How the Library Works for Me
by Seth Mendelowitz

As we faculty scramble to put together our course plans, we (at least the less organized ones, such as myself) sometimes reinvent the wheel or fall short of the specificity that might be ideal in articulating our expectations to our students. I am increasingly finding Parkland Library to be a great resource where so much of what we want our students to know and to access is already centralized and available for us. 

For instance, in recently surveying faculty (in my capacity as General Education Academic Assessments chair) about the extent to which they teach students to evaluate their sources (especially the most convenient of sources for our students, the online ones), I realized how under-utilized Parkland’s research tools and source evaluation information are. By clicking on Subject/Course Guides at the Parkland Library site, and then clicking on Evaluating Your Sources, we find a good, concise (one-page) set of tips for evaluating sources. Faculty are welcome to print this out and include it in our course packets—I think it is relevant to and would benefit most courses at Parkland to have this automatically included in our course packets. 

There may also be many faculty who have not browsed through Parkland’s Articles and Databases. The Opposing Viewpoints Resource Center (reached through the "Articles and Databases") could probably make many faculty’s lives easier, as the site contains an exhaustive list of issues that faculty teach about and often ask their students to do extra research on. 

My sense is that in our information age, Parkland Library will increasingly serve as a repository for much of what we faculty wish to be transmitted to and available to our students.
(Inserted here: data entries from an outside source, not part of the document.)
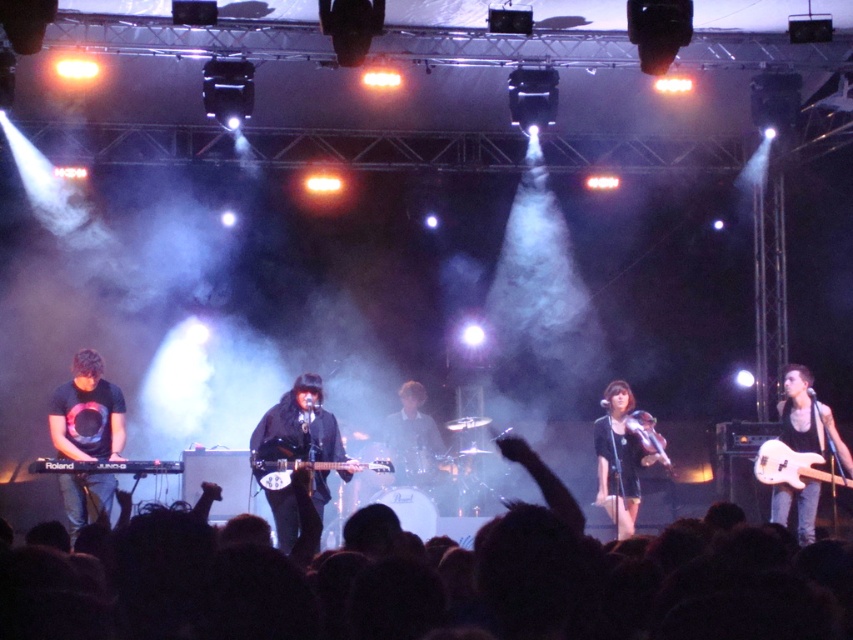
You are a photographer at the back of the stage. You want to take a photo of the black matte dress at center and the wooden violin at center. Which one will appear larger in your photo?

The black matte dress at center will appear larger in the photo because it is bigger than the wooden violin at center.

You are a photographer at the live music performance. You want to capture a photo where the black matte dress at center and the black matte keyboard at lower left are both clearly visible. Based on their positions, which object should be placed on the left side of the photo?

The black matte keyboard at lower left should be placed on the left side of the photo since the black matte dress at center is to the right of it.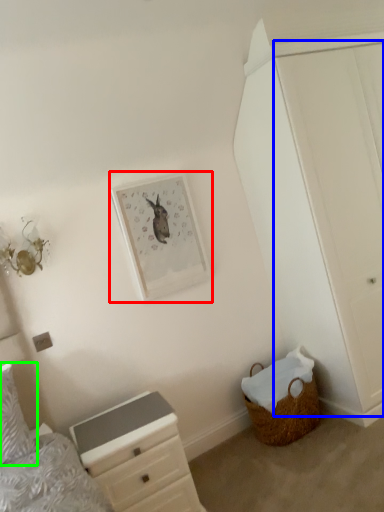
Question: Which object is the farthest from picture frame (highlighted by a red box)? Choose among these: door (highlighted by a blue box) or pillow (highlighted by a green box).

Choices:
 (A) door
 (B) pillow

Answer: (B)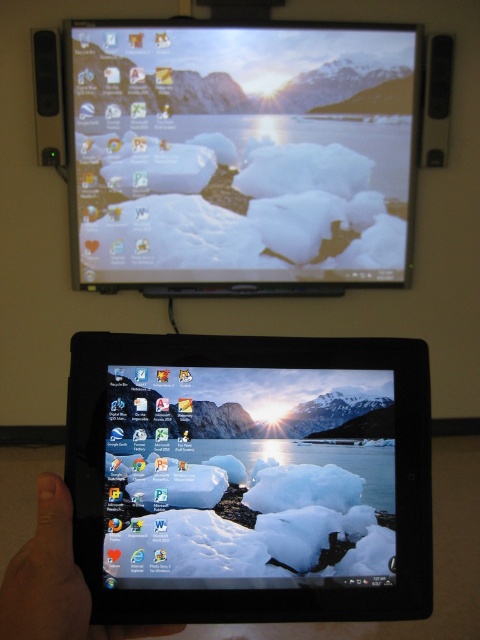
Question: In this image, where is black plastic tablet at center located relative to matte plastic desktop at upper center?

Choices:
 (A) above
 (B) below

Answer: (B)

Question: Can you confirm if black plastic tablet at center is bigger than skinny finger at lower left?

Choices:
 (A) no
 (B) yes

Answer: (B)

Question: Which point appears closest to the camera in this image?

Choices:
 (A) (80, 637)
 (B) (206, 474)
 (C) (303, 36)

Answer: (A)

Question: Considering the real-world distances, which object is closest to the skinny finger at lower left?

Choices:
 (A) matte plastic desktop at upper center
 (B) black plastic tablet at center

Answer: (B)

Question: Is black plastic tablet at center wider than skinny finger at lower left?

Choices:
 (A) yes
 (B) no

Answer: (A)

Question: Among these objects, which one is nearest to the camera?

Choices:
 (A) skinny finger at lower left
 (B) matte plastic desktop at upper center

Answer: (A)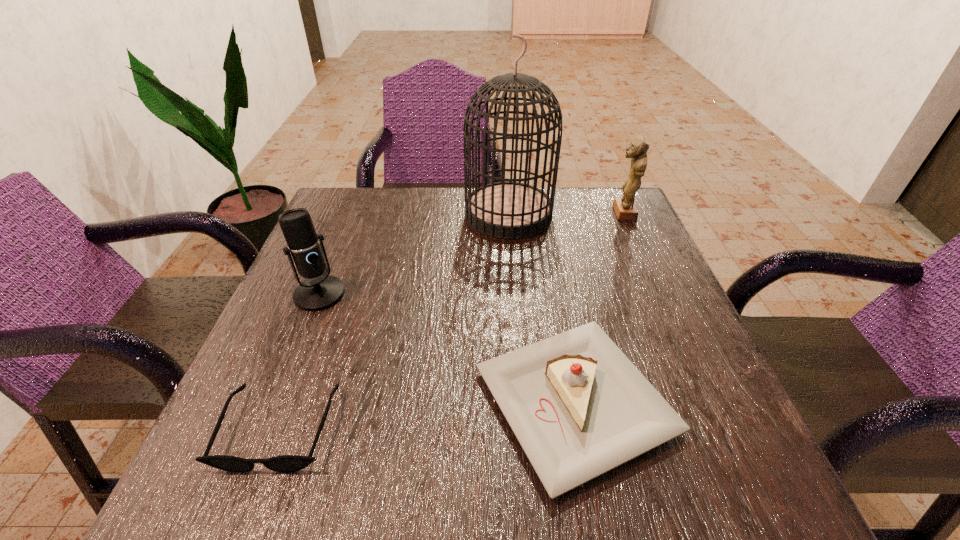
This screenshot has width=960, height=540. Identify the location of blank region between the shortest object and the third nearest object. (300, 361).

Locate an element on the screen. The height and width of the screenshot is (540, 960). vacant point located between the birdcage and the second shortest object is located at coordinates pyautogui.click(x=541, y=308).

Locate an element on the screen. This screenshot has width=960, height=540. free space between the third nearest object and the cake is located at coordinates (447, 348).

This screenshot has width=960, height=540. I want to click on vacant space that's between the tallest object and the sunglasses, so click(395, 321).

Locate an element on the screen. The width and height of the screenshot is (960, 540). free spot between the microphone and the rightmost object is located at coordinates (471, 253).

Where is `vacant area that lies between the rightmost object and the fourth tallest object`? vacant area that lies between the rightmost object and the fourth tallest object is located at coordinates [599, 307].

Where is `vacant area that lies between the birdcage and the rightmost object`? This screenshot has height=540, width=960. vacant area that lies between the birdcage and the rightmost object is located at coordinates (565, 214).

Find the location of a particular element. This screenshot has height=540, width=960. vacant space that is in between the figurine and the fourth tallest object is located at coordinates (599, 307).

The height and width of the screenshot is (540, 960). Identify the location of the second closest object to the figurine. (579, 408).

Where is `the third closest object relative to the microphone`? The width and height of the screenshot is (960, 540). the third closest object relative to the microphone is located at coordinates click(507, 210).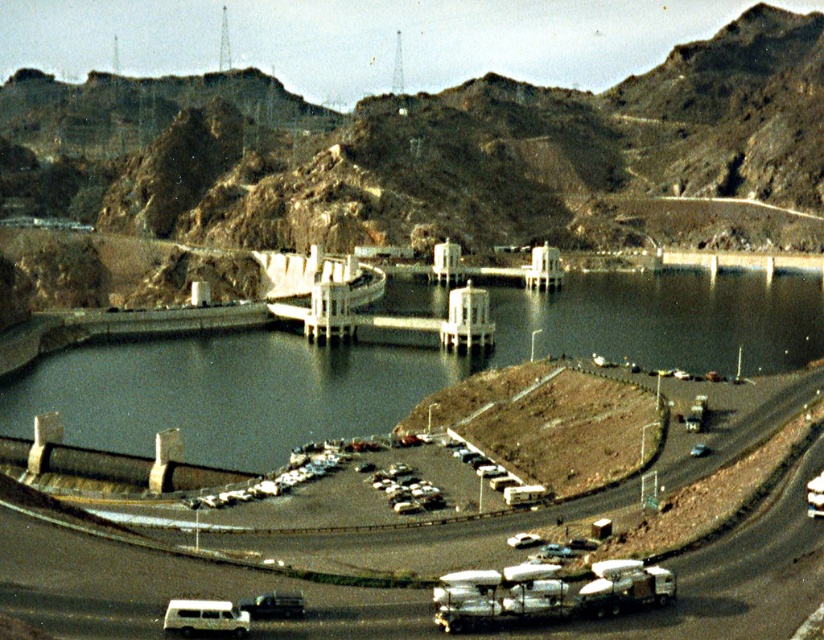
You are planning to park your vehicle at the dam parking area. You have a white matte van at lower left and a metallic silver car at center. Which vehicle takes up more space in the parking spot?

The white matte van at lower left takes up more space in the parking spot because it has a larger size compared to the metallic silver car at center.

You are a tour guide planning to move a 100 feet long tour bus from the white matte car at center to the metallic silver car at center. Can the tour bus fit between them without any obstacles?

The distance between the white matte car at center and the metallic silver car at center is 98.75 feet. Since the tour bus is 100 feet long, it cannot fit between them as the required space is slightly less than the bus length.

You are standing at the point labeled point (406, 490) in the image. What object is located at this point?

The point (406, 490) corresponds to the white matte car at center.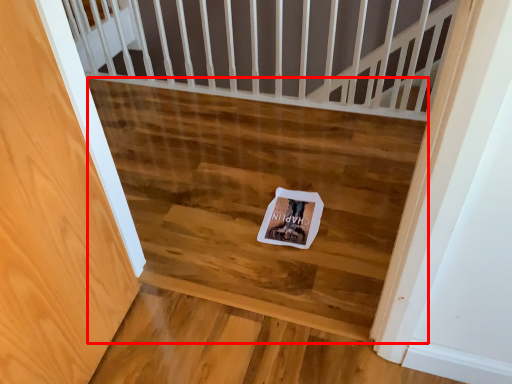
Question: From the image's perspective, where is stairwell (annotated by the red box) located in relation to postcard in the image?

Choices:
 (A) below
 (B) above

Answer: (B)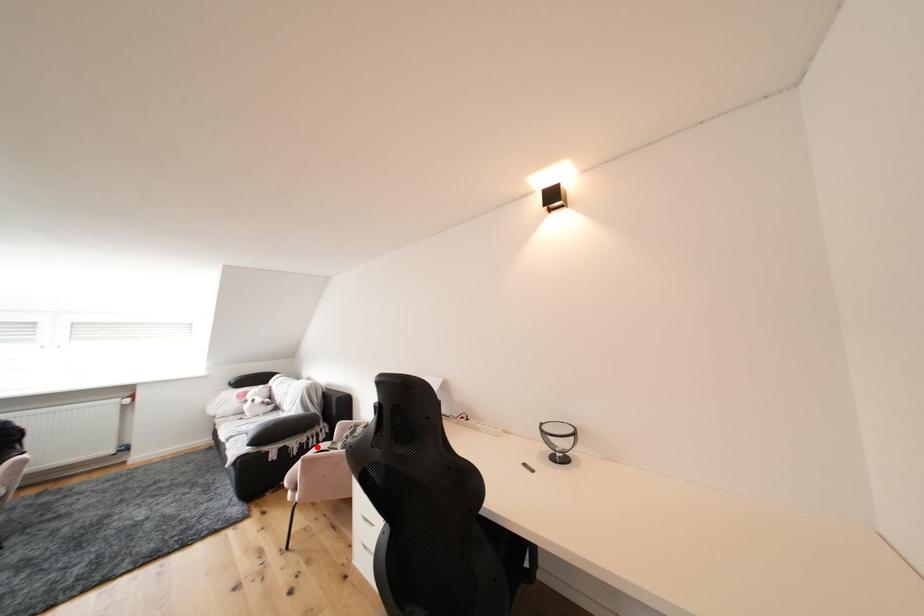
Their classroom/lab (R-227), the librarians, access and technical services staff, their book and video collections (ever-expanding, as we faculty make our requests), their links to a wealth of other sites and resources, and the information (such as the source evaluation page) that is available to us for use in our classes and as handouts, are all top quality.

Seth Mendelowitz is a faculty member of the English and Critical Studies Department.